#### [Activity]
Please retype the lines below word for word, leaving out the pictures.

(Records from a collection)
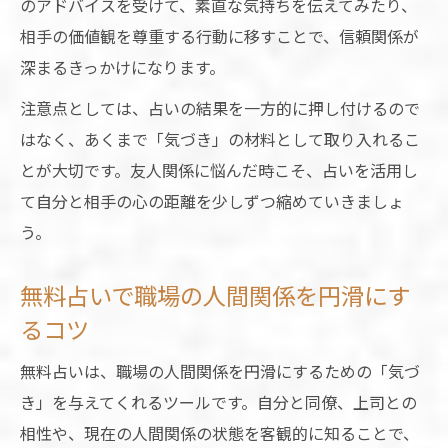
のアドバイスを受けて、素直な気持ちを伝えてみたり、
相手の価値観を尊重する行動に移すことで、信頼関係が
深まるきっかけになります。
注意点としては、占いの結果を一方的に押し付けるので
はなく、あくまで「気づき」の材料として取り入れるこ
とが大切です。友人関係に悩んだ時こそ、占いを活用し
て自分と相手の心の距離を少しずつ縮めていきましょ
う。
無料占いで職場の人間関係を円滑にす
るコツ
無料占いは、職場の人間関係を円滑にするための「気づ
き」を与えてくれるツールです。自分と同僚、上司との
相性や、現在の人間関係の状態を客観的に知ることで、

#### [Finished task]
のアドバイスを受けて、素直な気持ちを伝えてみたり、
相手の価値観を尊重する行動に移すことで、信頼関係が
深まるきっかけになります。
注意点としては、占いの結果を一方的に押し付けるので
はなく、あくまで「気づき」の材料として取り入れるこ
とが大切です。友人関係に悩んだ時こそ、占いを活用し
て自分と相手の心の距離を少しずつ縮めていきましょ
う。
無料占いで職場の人間関係を円滑にす
るコツ
無料占いは、職場の人間関係を円滑にするための「気づ
き」を与えてくれるツールです。自分と同僚、上司との
相性や、現在の人間関係の状態を客観的に知ることで、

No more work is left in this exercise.